I don't have a problem sharing some ice with the gutpilers, as long as they clean up after themselves. -_O- 
Arn't some of them also members here?


----------



## duneman101 (Nov 6, 2009)

Grandpa D said:


> Arn't some of them also members here?


At least a few....


----------



## lunkerhunter2 (Nov 3, 2007)

I will be there conditions permitting.


----------



## huntnbum (Nov 8, 2007)

duneman101 said:


> Grandpa D said:
> 
> 
> > Arn't some of them also members here?
> ...


Maybe a couple 8)


----------



## k2muskie (Oct 6, 2007)

We'll be there also...and really look'n forward to it. Weather looks promising now...colder temps all next week with no real storms coming in next week...Wahooo!! :mrgreen: :mrgreen:


----------



## bullrider (Jan 21, 2010)

i will try to be there


----------



## fixed blade XC-3 (Sep 11, 2007)

Gutpilers are going this Saturday. We'll give a full report when we get back. You're all welcome to join us, but remember there's probably going to be some eff words and whiskey. Two of my favorite things. :mrgreen:


----------



## k2muskie (Oct 6, 2007)

fixed blade said:


> Gutpilers are going this Saturday. We'll give a full report when we get back. You're all welcome to join us, but remember there's probably going to be some eff words and whiskey. Two of my favorite things. :mrgreen:


Maybe we'll get to meet some of you fine critters 8) We're also probably headed up thatway (if something unforseen doesn't happen). We don't  that easy...we'll probably make you all  :mrgreen: . We're you going to headoff from and to what area of PV? If you have a 2-way bring it and set it to 7.0. Good luck and hope you guys do really well. :wink: :wink:


----------



## duneman101 (Nov 6, 2009)

I am going up to PV tonight to get an ice report! I will post it here too, for those that might be headed out tomorrow.


----------



## fixed blade XC-3 (Sep 11, 2007)

Looks like we're meeting at the Cemetery Point Lot at daybreak.


----------



## catch22 (Feb 26, 2009)

Dang.  I wanted to do the perch party, but it Valentines weekend(dinner with my sweetie), Chinese New Years(Dim Sum with my honey) and Presidents Day (probably working at my art studio), all in three days. The least important of which is Pres. day in my family, so the Goldenrod and I are headed to Current Creek this Monday, weather permitting. I guess the Berry will be Plan B. I'll post the results.


----------



## k2muskie (Oct 6, 2007)

Ice Condition intel per a co-worker who lives right on PV...it's been COLD at PV the last several nights including day time temps haven't come much over freezing. He indicated today it's been 10* and below the last several nights. 

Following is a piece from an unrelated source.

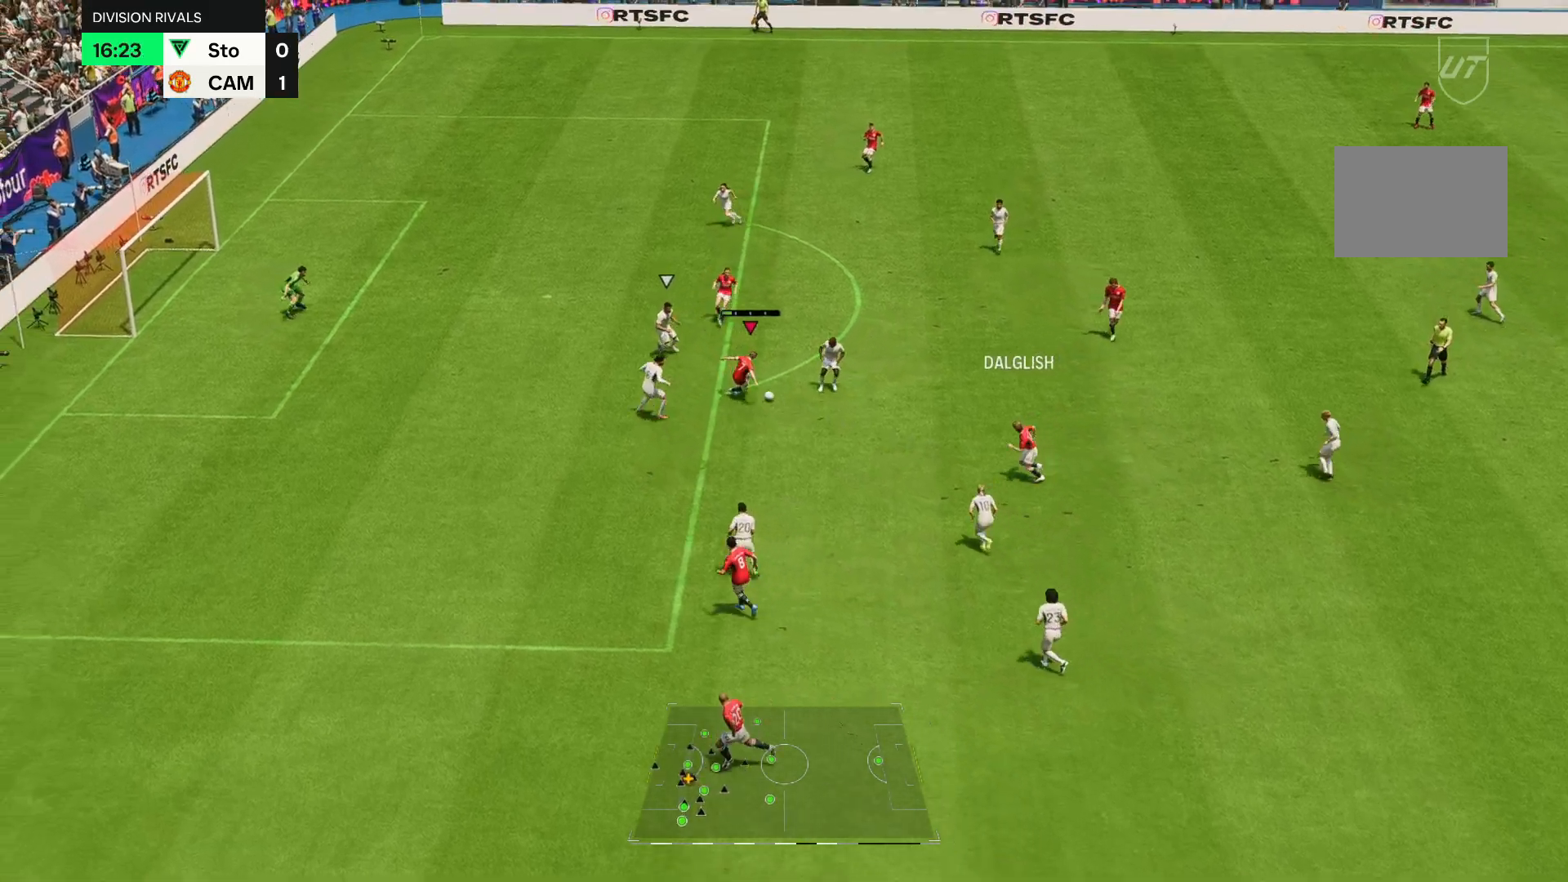
{"dt_ms": 500, "buttons": [], "left_stick": "up-right", "right_stick": "center", "events": [[217, "left_stick", "center"], [300, "left_stick", "up-right"]]}
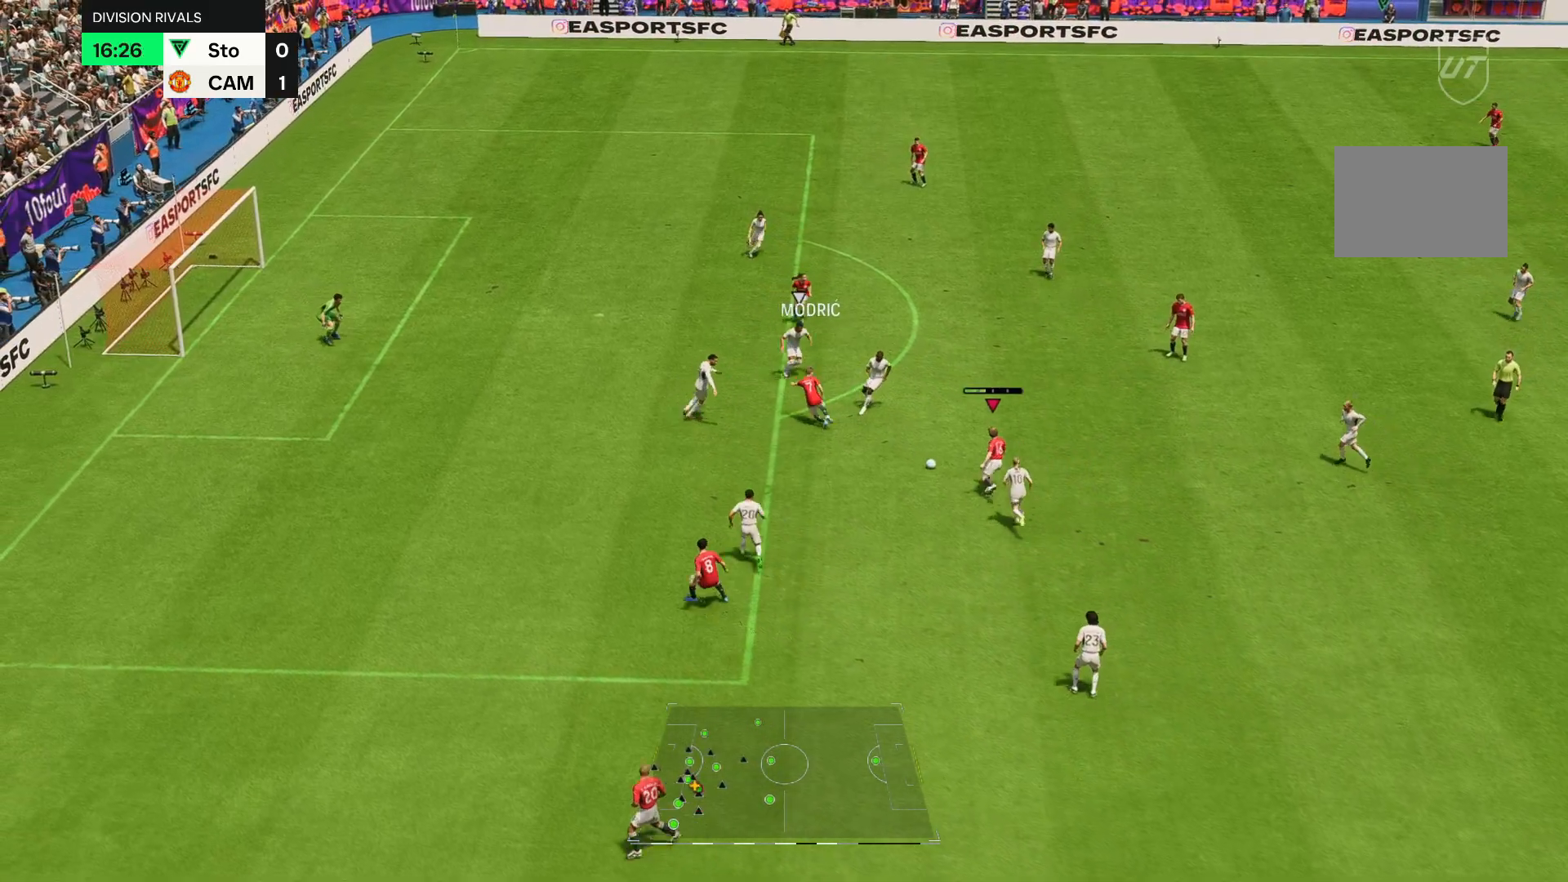
{"dt_ms": 500, "buttons": [], "left_stick": "up-left", "right_stick": "center", "events": [[267, "left_stick", "center"], [450, "left_stick", "up-left"]]}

Also per another forum report... PV slush is really get'n tamed...so keep the COLD mantra going as Saturday looks to be very promising but of course we all know Mother Nature can throw the uncalled for curve ball and/or change up at anytime. 

But being the optimist that I am... I'm look'n for the fast ball down the middle, curve ball that hangs or change up that doesn't change right in the strike zone to hit out of the park for a great time on PV come Saturday for GrandPa D's Perch Party. :wink: :mrgreen: :wink:


----------